Very cool Keith! Could you give noobs like me an idea on how to do that? Lens & light setup and general technique? I'd love to give that a try!! Sounds like fun!
Awesome shots, simple but so nice!


----------



## Viper 23 (Dec 7, 2010)

awosome shots


----------



## Josh66 (Dec 7, 2010)

Marc-Etienne said:


> Very cool Keith! Could you give noobs like me an idea on how to do that? Lens & light setup and general technique? I'd love to give that a try!! Sounds like fun!
> Awesome shots, simple but so nice!


Very basic and crappy drawing, but this is basically all you have to do:





Get the flash off camera, and aimed anywhere but where the camera is pointing, set up something that's going to make some smoke in front of the camera, fire away.


----------



## Marc-Etienne (Dec 7, 2010)

O|||||||O said:


> Very basic and crappy drawing, but this is basically all you have to do:
> 
> 
> 
> ...



Thanks Josh! One more question then! The colors come from gel on the flash? If I have no gel, I can do like you said and do it in PP. But in the case of #3, how did he get multiple colors? Multiple flashes with different gels? Or a lot of PP?

Thanks a lot!!


----------



## Josh66 (Dec 7, 2010)

I've always done it bare flash, color in PP - but you can do the same with gels.

You do have a little bit of an edge in PP though, since you can do gradients.  (Which kick ass for this kind of thing.)

As far as how Keith did #3, I'd like to know too, lol!


----------



## Josh66 (Dec 7, 2010)

BTW - I don't know what lens Keith used, but personally - I've found that my 100mm macro works best.
(I have the non-L version - I just put the red line on the drawing for laughs.   )


----------



## Marc-Etienne (Dec 7, 2010)

O|||||||O said:


> BTW - I don't know what lens Keith used, but personally - I've found that my 100mm macro works best.
> (I have the non-L version - I just put the red line on the drawing for laughs.   )



Thanks Josh!! With your answers, I'll be able to give it a try in a near future. I don't have my off camera cable yet for my speedlight, but I'll try something out with my underwater strobes. My monsters should provide more than enough light! 

Sure you manage great things without an L-version anyway!
Now lets wait on Keith to tell us his secrets on #3


----------



## Josh66 (Dec 7, 2010)

Doesn't Nikon have wireless flash capability built in?  (One nice plus for Nikon...)

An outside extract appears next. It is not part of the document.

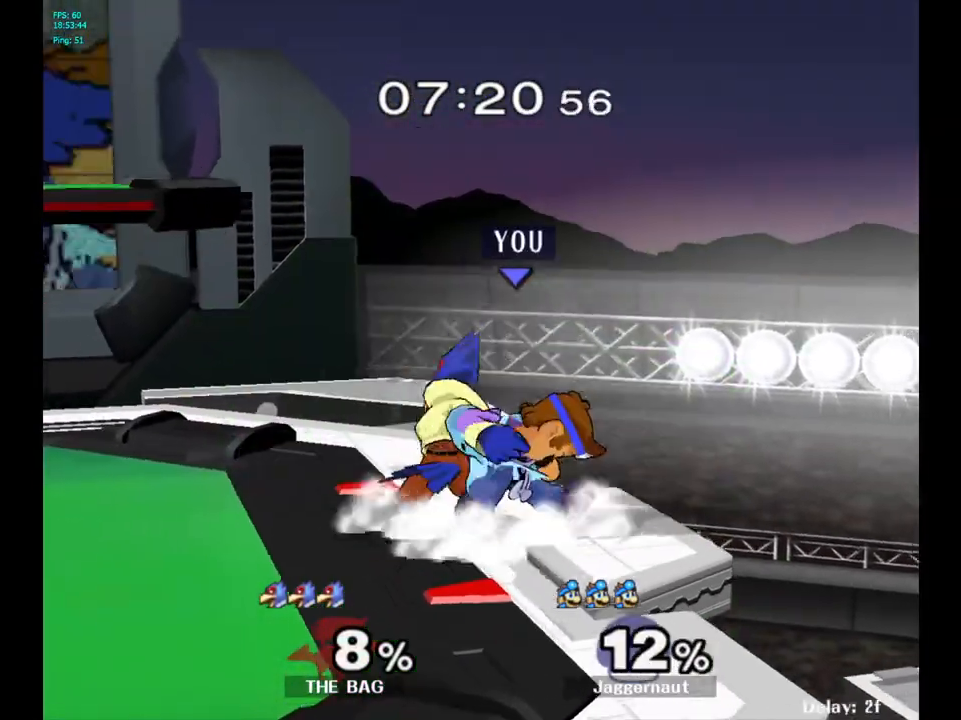
{"buttons": [], "left_stick": "center", "right_stick": "center", "events": [[150, "A", "down"], [250, "A", "up"], [483, "left_stick", "center"]]}
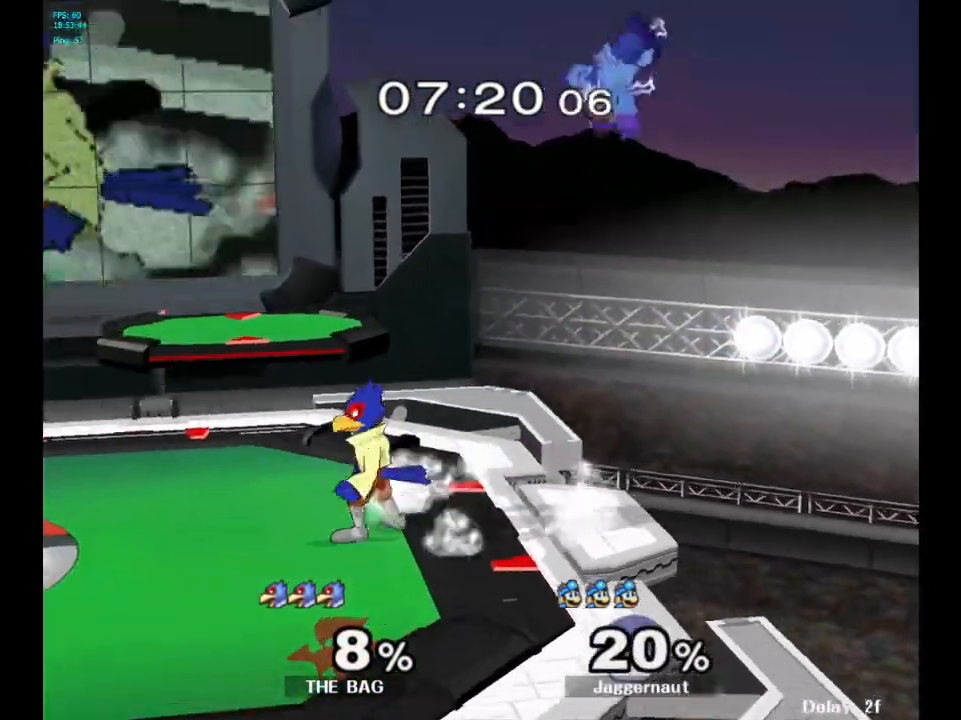
{"buttons": [], "left_stick": "up-left", "right_stick": "center", "events": [[183, "left_stick", "up-left"], [217, "Y", "down"], [317, "Y", "up"], [400, "Y", "down"], [467, "Y", "up"]]}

If your camera has a PC connection, PC cords are cheap.  It seems that most digital bodies don't have them though...

There's always the Hong Kong wireless triggers.  I got mine for $25 on amazon (from Cowboy Studios).  They're cheap, but I have never had a single problem as long as the receiver had fresh batteries.


----------



## Marc-Etienne (Dec 7, 2010)

O|||||||O said:


> Doesn't Nikon have wireless flash capability built in?  (One nice plus for Nikon...)
> 
> If your camera has a PC connection, PC cords are cheap.  It seems that most digital bodies don't have them though...
> 
> There's always the Hong Kong wireless triggers.  I got mine for $25 on amazon (from Cowboy Studios).  They're cheap, but I have never had a single problem as long as the receiver had fresh batteries.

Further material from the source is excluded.